### What needs to be done
Retype the records below word for word and omit any image.

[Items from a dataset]
╭──

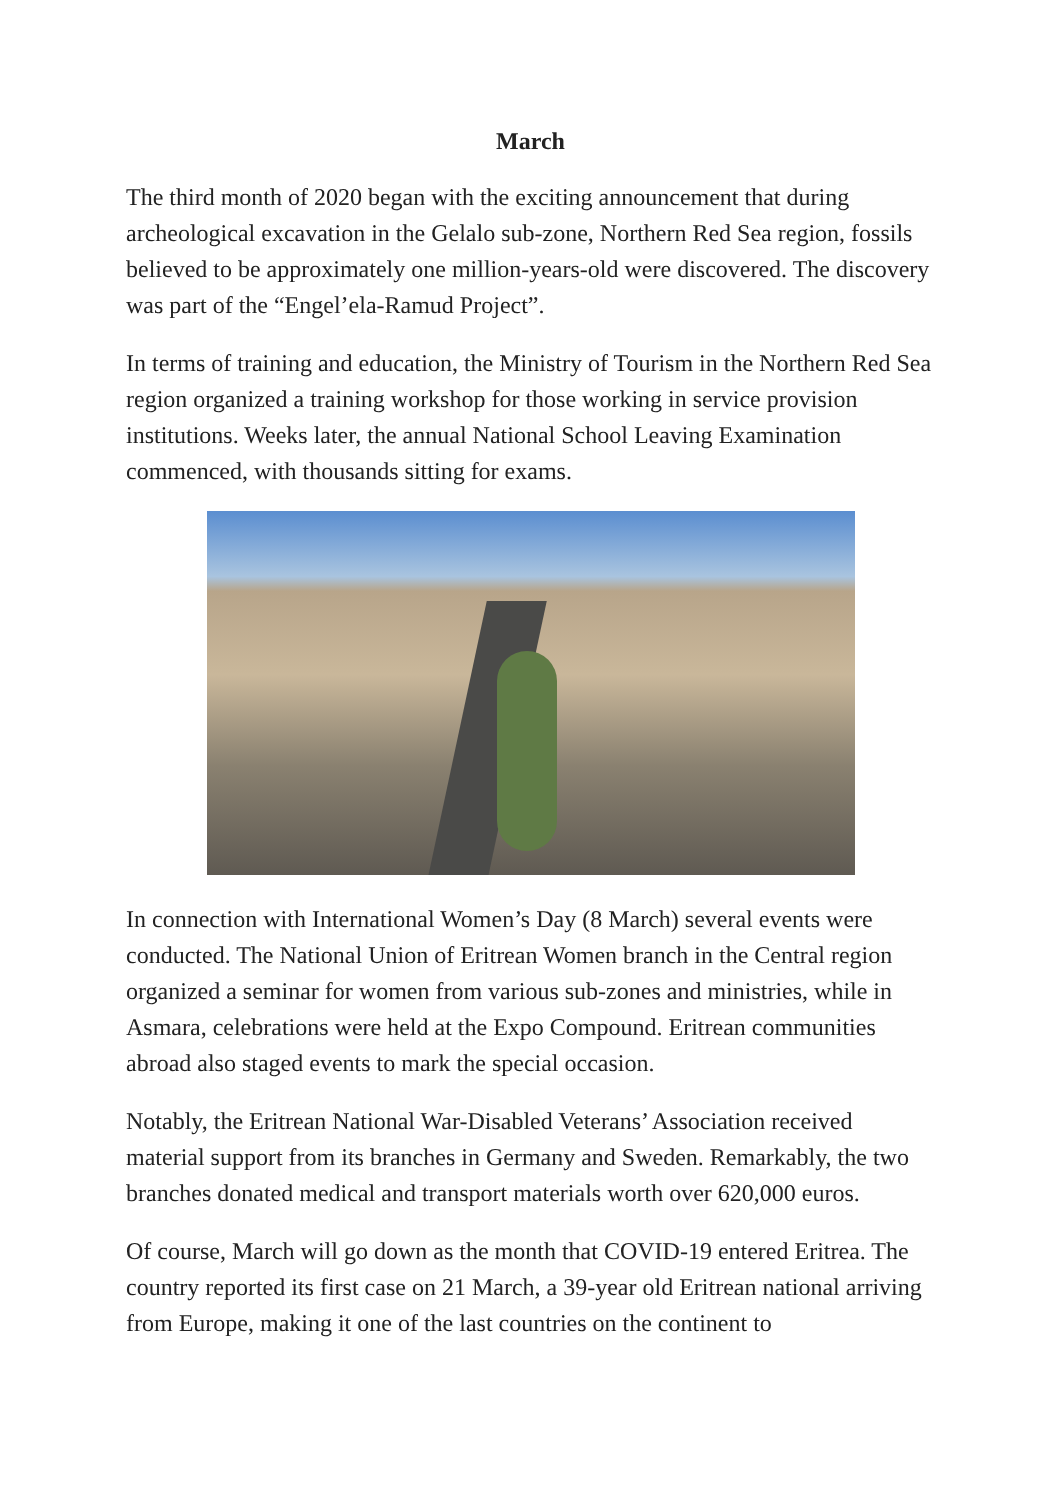March
The third month of 2020 began with the exciting announcement that during archeological excavation in the Gelalo sub-zone, Northern Red Sea region, fossils believed to be approximately one million-years-old were discovered. The discovery was part of the “Engel’ela-Ramud Project”.
In terms of training and education, the Ministry of Tourism in the Northern Red Sea region organized a training workshop for those working in service provision institutions. Weeks later, the annual National School Leaving Examination commenced, with thousands sitting for exams.
In connection with International Women’s Day (8 March) several events were conducted. The National Union of Eritrean Women branch in the Central region organized a seminar for women from various sub-zones and ministries, while in Asmara, celebrations were held at the Expo Compound. Eritrean communities abroad also staged events to mark the special occasion.
Notably, the Eritrean National War-Disabled Veterans’ Association received material support from its branches in Germany and Sweden. Remarkably, the two branches donated medical and transport materials worth over 620,000 euros.
Of course, March will go down as the month that COVID-19 entered Eritrea. The country reported its first case on 21 March, a 39-year old Eritrean national arriving from Europe, making it one of the last countries on the continent to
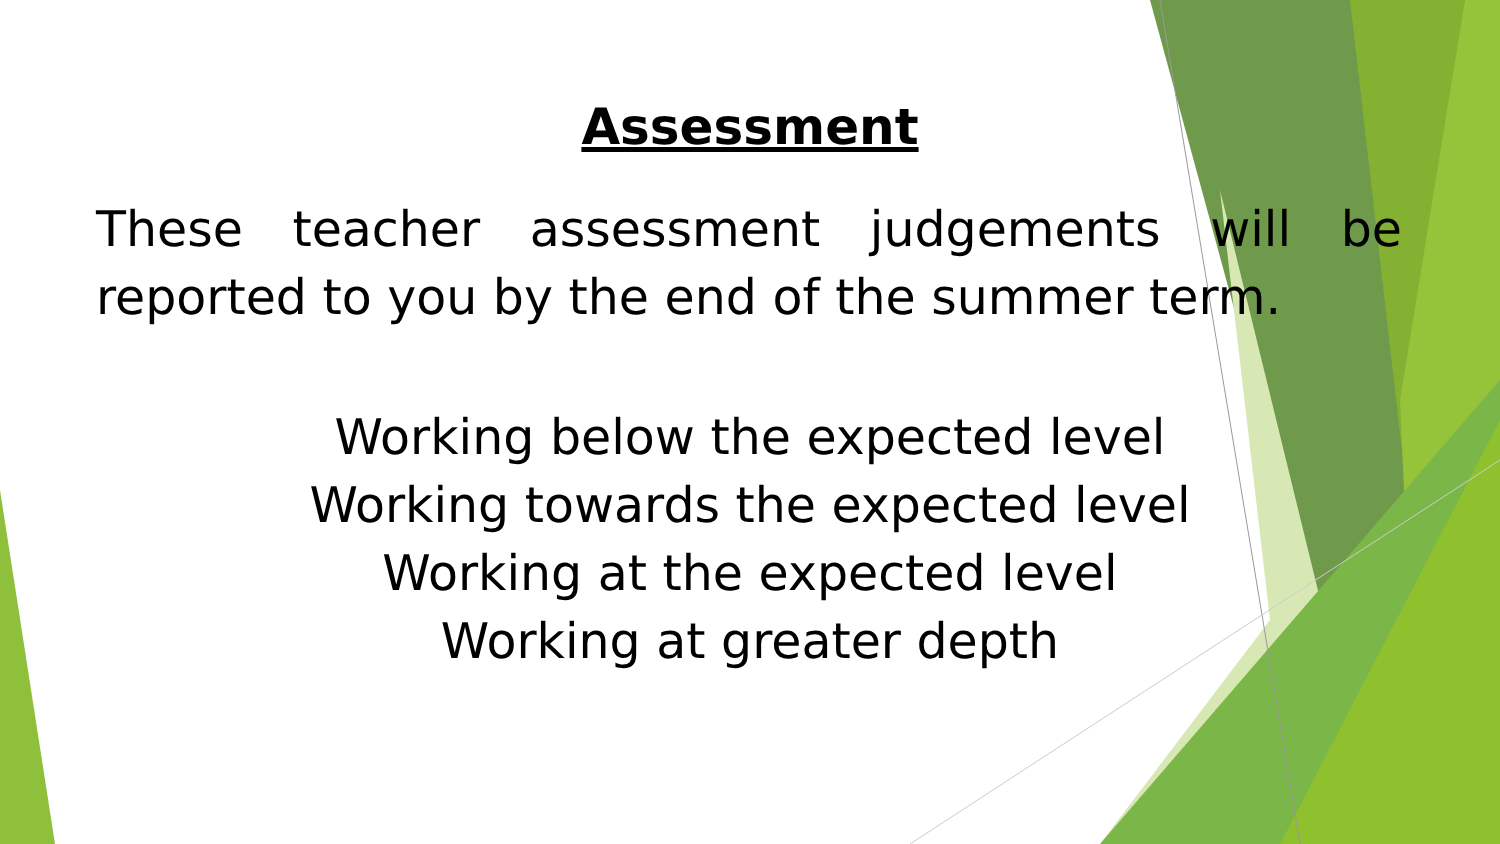Assessment
These teacher assessment judgements will be reported to you by the end of the summer term.
Working below the expected level
Working towards the expected level
Working at the expected level
Working at greater depth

╰──

### Response to this task
March
The third month of 2020 began with the exciting announcement that during archeological excavation in the Gelalo sub-zone, Northern Red Sea region, fossils believed to be approximately one million-years-old were discovered. The discovery was part of the “Engel’ela-Ramud Project”.
In terms of training and education, the Ministry of Tourism in the Northern Red Sea region organized a training workshop for those working in service provision institutions. Weeks later, the annual National School Leaving Examination commenced, with thousands sitting for exams.
In connection with International Women’s Day (8 March) several events were conducted. The National Union of Eritrean Women branch in the Central region organized a seminar for women from various sub-zones and ministries, while in Asmara, celebrations were held at the Expo Compound. Eritrean communities abroad also staged events to mark the special occasion.
Notably, the Eritrean National War-Disabled Veterans’ Association received material support from its branches in Germany and Sweden. Remarkably, the two branches donated medical and transport materials worth over 620,000 euros.
Of course, March will go down as the month that COVID-19 entered Eritrea. The country reported its first case on 21 March, a 39-year old Eritrean national arriving from Europe, making it one of the last countries on the continent to
Assessment
These teacher assessment judgements will be reported to you by the end of the summer term.
Working below the expected level
Working towards the expected level
Working at the expected level
Working at greater depth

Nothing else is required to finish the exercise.